From the listing below, extract each line containing the string "dados".

(Beginning of Data records)

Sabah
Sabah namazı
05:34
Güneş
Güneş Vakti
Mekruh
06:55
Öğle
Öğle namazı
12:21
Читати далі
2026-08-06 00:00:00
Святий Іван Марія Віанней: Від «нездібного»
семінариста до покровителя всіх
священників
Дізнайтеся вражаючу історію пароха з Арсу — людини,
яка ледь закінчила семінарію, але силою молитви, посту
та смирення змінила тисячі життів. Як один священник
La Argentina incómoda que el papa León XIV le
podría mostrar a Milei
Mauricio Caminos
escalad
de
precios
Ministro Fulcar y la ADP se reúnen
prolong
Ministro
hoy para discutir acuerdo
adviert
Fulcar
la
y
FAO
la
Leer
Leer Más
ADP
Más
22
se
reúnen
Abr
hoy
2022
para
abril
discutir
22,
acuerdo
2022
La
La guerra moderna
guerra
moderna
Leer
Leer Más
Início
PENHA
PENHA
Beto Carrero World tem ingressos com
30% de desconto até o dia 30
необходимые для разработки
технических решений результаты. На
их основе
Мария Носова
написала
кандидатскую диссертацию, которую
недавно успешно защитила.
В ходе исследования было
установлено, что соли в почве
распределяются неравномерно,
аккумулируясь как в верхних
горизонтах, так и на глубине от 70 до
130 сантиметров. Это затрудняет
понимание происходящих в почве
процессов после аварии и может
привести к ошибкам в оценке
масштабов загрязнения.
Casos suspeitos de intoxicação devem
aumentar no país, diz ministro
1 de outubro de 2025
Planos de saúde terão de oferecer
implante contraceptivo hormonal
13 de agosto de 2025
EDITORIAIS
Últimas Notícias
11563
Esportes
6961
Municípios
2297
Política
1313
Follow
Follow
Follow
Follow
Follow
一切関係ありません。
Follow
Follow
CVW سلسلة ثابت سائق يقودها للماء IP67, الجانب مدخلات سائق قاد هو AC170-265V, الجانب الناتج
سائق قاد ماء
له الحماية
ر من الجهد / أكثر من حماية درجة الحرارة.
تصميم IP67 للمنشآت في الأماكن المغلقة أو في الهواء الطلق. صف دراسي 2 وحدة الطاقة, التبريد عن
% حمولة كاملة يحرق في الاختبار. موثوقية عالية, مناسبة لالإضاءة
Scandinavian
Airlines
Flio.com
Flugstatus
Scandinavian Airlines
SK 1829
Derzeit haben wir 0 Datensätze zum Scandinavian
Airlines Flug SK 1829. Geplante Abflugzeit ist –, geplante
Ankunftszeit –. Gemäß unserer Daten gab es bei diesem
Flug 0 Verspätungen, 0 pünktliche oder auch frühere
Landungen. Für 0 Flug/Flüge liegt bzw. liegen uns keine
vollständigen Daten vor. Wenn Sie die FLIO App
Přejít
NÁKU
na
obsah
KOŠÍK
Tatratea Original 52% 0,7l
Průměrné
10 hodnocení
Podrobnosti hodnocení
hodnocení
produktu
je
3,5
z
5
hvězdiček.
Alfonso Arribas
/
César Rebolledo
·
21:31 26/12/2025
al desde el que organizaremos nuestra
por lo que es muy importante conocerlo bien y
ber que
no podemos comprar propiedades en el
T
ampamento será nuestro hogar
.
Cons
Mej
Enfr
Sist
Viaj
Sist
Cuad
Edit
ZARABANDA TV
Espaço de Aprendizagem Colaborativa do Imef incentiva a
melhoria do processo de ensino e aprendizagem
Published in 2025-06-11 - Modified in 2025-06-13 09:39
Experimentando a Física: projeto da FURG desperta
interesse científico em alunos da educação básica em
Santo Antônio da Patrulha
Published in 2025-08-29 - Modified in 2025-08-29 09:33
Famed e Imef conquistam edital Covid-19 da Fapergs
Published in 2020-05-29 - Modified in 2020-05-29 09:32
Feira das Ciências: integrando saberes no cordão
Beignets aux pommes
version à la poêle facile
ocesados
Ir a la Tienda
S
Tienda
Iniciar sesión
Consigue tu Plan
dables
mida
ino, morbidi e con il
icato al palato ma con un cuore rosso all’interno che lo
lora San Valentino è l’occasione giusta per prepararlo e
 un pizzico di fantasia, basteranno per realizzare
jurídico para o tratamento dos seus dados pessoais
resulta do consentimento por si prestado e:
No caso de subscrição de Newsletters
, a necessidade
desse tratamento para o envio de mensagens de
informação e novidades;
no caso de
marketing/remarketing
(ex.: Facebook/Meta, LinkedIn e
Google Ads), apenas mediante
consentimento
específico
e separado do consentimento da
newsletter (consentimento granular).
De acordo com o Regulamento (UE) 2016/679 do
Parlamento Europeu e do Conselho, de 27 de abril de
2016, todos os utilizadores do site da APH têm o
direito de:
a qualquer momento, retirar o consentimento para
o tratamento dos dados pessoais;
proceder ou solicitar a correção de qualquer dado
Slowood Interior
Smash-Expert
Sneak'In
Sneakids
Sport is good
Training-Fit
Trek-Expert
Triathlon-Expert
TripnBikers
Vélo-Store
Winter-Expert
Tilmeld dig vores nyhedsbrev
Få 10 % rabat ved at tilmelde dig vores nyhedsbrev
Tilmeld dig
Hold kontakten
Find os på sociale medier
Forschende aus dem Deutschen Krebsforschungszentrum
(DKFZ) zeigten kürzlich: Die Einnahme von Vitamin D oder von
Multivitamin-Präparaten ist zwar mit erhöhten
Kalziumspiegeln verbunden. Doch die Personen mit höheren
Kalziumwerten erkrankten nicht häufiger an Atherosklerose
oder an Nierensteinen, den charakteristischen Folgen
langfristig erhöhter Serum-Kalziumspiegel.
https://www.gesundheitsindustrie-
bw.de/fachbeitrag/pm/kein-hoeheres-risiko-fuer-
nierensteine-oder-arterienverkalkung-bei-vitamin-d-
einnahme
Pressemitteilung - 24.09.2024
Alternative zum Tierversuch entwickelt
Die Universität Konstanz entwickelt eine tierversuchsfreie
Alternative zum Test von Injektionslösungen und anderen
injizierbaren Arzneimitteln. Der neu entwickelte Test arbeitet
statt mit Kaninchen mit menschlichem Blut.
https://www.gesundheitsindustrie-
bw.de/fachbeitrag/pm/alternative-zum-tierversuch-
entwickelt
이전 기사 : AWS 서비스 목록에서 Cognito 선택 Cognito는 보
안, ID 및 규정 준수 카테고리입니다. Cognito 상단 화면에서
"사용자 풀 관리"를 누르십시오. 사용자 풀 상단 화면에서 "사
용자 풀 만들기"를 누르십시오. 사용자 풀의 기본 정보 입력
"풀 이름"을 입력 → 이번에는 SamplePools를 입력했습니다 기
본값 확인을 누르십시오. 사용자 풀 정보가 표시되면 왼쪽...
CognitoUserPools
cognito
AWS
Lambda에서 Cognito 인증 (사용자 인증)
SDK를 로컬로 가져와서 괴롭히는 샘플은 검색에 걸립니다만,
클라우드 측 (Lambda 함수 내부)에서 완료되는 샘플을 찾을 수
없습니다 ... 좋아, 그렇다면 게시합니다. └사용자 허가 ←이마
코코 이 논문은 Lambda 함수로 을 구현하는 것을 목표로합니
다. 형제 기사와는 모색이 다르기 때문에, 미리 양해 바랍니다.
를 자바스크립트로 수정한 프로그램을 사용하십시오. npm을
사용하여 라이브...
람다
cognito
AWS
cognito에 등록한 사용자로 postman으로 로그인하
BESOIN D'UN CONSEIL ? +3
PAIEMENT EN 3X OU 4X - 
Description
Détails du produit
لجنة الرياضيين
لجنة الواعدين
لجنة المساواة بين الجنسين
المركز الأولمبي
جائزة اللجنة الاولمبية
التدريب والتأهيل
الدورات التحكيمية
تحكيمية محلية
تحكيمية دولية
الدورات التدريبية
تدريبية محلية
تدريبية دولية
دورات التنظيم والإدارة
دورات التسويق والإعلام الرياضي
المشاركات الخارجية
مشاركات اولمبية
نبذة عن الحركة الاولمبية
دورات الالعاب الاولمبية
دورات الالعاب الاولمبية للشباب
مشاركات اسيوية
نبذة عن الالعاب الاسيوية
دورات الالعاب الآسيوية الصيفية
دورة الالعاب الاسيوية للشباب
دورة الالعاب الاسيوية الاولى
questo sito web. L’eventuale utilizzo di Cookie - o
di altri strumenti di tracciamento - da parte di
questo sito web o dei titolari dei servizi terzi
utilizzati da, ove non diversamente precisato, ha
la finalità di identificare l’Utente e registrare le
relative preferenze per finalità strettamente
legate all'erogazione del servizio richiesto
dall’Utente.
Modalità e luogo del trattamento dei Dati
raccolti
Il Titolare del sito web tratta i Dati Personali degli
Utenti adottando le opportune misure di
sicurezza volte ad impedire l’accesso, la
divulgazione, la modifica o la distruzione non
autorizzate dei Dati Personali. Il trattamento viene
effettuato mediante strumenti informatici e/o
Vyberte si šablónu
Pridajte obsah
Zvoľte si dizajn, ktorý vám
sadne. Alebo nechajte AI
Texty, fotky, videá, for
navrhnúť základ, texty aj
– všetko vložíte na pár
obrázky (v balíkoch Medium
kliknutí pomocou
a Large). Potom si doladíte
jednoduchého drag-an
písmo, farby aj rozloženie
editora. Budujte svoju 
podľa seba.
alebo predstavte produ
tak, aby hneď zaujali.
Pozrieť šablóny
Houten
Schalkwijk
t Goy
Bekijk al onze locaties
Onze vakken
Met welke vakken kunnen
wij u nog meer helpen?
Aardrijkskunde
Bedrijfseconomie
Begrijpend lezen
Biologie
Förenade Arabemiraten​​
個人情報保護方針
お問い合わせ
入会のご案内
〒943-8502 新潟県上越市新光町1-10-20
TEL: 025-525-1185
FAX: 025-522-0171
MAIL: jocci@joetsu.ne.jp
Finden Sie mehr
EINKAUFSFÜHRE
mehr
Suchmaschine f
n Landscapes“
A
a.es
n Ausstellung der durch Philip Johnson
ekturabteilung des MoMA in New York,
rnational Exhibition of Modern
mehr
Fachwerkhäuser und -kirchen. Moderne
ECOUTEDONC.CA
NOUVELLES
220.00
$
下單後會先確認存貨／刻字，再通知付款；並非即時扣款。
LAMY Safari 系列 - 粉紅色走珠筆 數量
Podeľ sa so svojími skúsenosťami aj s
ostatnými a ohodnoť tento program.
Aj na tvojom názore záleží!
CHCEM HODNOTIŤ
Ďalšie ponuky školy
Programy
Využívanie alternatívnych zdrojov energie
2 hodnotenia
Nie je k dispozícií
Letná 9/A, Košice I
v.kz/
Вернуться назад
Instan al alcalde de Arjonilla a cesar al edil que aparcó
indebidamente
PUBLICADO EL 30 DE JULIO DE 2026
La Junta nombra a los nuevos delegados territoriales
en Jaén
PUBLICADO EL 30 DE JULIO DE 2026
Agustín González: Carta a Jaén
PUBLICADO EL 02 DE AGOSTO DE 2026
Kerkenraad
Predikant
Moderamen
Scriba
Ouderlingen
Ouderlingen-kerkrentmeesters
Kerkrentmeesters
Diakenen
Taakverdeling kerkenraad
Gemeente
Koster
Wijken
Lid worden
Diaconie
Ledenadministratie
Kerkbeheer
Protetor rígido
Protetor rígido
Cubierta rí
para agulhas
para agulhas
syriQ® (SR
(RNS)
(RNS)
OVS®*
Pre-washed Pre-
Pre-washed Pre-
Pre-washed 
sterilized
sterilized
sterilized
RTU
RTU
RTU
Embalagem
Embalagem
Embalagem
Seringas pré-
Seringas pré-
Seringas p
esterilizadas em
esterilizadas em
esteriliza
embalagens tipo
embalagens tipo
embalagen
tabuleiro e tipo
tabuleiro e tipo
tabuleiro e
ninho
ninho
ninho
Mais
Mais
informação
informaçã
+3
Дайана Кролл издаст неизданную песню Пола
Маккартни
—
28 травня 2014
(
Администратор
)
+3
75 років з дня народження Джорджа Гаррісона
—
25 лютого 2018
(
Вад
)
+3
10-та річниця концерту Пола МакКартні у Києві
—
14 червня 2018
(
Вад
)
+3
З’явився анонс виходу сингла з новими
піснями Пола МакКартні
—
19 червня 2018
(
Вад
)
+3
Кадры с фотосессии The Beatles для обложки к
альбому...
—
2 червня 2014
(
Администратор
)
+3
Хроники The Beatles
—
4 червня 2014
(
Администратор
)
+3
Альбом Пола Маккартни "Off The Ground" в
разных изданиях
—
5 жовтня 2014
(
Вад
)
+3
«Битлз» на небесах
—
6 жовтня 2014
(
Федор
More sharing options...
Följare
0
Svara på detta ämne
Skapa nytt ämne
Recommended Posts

(End of Data records)

**Written response:**
jurídico para o tratamento dos seus dados pessoais
o tratamento dos dados pessoais;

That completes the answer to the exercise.